Table 1 WES results: SNVs identified in a Spanish family featuring late-onset PD and cognitive impairment
Table 2 GIGYF2 genetic variability identified in this study

Among the other SNVs identified, we suspected that only the mutation within MTHFD1L, which has been associated with an increased risk of late-onset Alzheimer disease7 and neural tube defects,8 may have role in the phenotypic expression of our family. The MTHFD1L p.Ala844Ser mutation was then investigated in 107 Spanish PD patients and 105 Spanish patients with late-onset Alzheimer disease. No additional mutation carrier was identified, suggesting that it has no implications in the pathophysiology of PD and AD. The remaining SNVs identified were localized in FN1 and C1QL2 genes, respectively, and as such are unlikely to have a role in the pathogenesis of PD: FN1 encoding for fibronectin is responsible for glomerulopathy with fibronectin deposits in humans9 and has been involved in cell adhesion and migration processes, including embryogenesis, wound healing, blood coagulation, host defense and metastasis;10 C1QL2, which is not expressed in brain tissues,11 belongs to a large family of multimeric secreted glycoproteins.

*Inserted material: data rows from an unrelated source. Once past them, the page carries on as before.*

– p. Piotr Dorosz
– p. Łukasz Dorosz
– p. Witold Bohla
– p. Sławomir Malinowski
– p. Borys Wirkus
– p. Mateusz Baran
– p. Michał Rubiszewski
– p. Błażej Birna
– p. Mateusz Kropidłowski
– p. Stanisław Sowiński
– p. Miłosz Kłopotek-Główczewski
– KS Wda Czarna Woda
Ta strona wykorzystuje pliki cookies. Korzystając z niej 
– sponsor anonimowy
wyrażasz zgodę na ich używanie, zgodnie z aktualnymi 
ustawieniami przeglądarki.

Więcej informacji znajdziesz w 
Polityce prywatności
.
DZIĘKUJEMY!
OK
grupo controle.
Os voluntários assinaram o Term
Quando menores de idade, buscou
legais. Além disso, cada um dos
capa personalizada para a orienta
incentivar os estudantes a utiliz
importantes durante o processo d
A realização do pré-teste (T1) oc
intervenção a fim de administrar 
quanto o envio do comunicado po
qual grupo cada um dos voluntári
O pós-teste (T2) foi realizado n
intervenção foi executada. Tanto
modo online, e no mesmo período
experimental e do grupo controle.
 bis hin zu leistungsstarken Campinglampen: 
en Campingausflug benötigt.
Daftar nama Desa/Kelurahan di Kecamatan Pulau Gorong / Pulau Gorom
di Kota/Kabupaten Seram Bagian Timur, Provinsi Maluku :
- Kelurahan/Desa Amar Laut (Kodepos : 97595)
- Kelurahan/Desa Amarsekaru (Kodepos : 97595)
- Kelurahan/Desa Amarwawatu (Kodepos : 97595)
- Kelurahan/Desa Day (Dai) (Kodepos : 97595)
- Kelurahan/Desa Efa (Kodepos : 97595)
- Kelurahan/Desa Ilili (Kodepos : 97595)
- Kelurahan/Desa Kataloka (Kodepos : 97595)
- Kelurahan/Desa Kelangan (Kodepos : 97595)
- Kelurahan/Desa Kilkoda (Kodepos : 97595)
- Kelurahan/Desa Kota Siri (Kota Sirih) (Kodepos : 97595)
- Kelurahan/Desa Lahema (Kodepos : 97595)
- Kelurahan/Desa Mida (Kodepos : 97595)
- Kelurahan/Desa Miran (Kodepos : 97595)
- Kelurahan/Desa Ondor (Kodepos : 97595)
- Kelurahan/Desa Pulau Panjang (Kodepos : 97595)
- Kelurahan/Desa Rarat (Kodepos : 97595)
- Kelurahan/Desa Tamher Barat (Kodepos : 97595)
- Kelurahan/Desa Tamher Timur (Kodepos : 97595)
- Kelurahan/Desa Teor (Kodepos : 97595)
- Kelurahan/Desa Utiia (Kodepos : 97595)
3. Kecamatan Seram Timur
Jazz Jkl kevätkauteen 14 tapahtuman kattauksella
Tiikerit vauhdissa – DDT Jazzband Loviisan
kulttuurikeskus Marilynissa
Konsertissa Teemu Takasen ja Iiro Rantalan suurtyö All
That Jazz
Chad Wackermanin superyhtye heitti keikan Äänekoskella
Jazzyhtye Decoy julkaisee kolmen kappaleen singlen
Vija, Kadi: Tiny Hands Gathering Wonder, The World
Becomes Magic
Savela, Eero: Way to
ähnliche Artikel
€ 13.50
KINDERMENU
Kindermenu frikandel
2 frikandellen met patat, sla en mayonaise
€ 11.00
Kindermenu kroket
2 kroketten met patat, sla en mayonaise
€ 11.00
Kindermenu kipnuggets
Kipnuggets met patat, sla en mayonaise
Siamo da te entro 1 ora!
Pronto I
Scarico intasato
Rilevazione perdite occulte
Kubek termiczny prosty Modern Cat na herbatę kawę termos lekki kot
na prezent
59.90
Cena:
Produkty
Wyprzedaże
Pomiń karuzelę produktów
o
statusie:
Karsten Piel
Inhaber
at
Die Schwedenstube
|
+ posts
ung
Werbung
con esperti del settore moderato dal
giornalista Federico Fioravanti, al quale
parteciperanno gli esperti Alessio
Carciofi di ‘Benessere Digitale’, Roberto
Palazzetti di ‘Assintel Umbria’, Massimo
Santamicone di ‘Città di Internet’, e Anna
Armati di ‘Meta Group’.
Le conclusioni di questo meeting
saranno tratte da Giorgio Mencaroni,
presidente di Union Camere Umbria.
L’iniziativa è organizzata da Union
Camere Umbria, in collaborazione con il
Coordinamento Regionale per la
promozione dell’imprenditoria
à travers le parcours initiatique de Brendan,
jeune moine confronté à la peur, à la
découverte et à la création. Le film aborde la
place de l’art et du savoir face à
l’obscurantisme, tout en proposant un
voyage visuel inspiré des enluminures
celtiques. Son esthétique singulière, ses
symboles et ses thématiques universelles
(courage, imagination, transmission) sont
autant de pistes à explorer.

Given the physiological role of GIGYF2 in the regulation of vesicular transport and insulin/insulin like growth factor 1 (IGF-1) signaling in the central nervous system,12, 13 the role of insulin in the regulation of brain dopaminergic activity14 and the identification of elevated levels of IGF-1 and IGF-binding proteins in the serum and cerebrospinal fluid of patients with PD,15 we hypothesize that aberrations in proteins involved in the insulin/IGF-1 signaling pathway, including GIGYF2, may be the key players in the pathogenesis of LOPD. The fact that most biological functions of IGF-1, which acts as a homeostatic modulator for normal brain functionality and synaptic plasticity, are mediated by the IGF-1 receptor16 and that GIGYF2 has been shown to play role in the regulation of IGF-1 receptor trafficking in specific, mammalian, neuronal populations, including hippocampal pyramidal neurons also supports this hypothesis.17 Even though high prevalence of insulin resistance has been reported in patients with PD18 and different studies have revealed an important role of insulin in normal memory function and learning ability,19 a possible role of the MTHFD1L gene in the cognitive dysfunction of our reported family cannot be ruled out. However, this coupled with the fact that overexpression of GIGYF2 has not only been shown to correlate with an increased neuronal apoptosis but also to diminish cognitive function17 may suggest that the cognitive impairment seen in our family may be due to a possible insulin dysregulation caused by GIGYF2 genetic variability identified in this study. Because dysregulation of insulin may predispose neurodegenerative disease late in life,19 GIGYF2 mutation carriers may not develop the full parkinsonian symptoms until an advanced age as occurred in our reported family.

In summary, our study and others suggest that GIGYF2 genetic variability may be, although rare, a cause of LOPD. Although there are still many challenges to be met, this study adds insights into the contribution of GIGYF2 to the pathogenesis of PD and suggests insulin dysregulation as a disease-specific mechanism for both PD and cognitive dysfunction.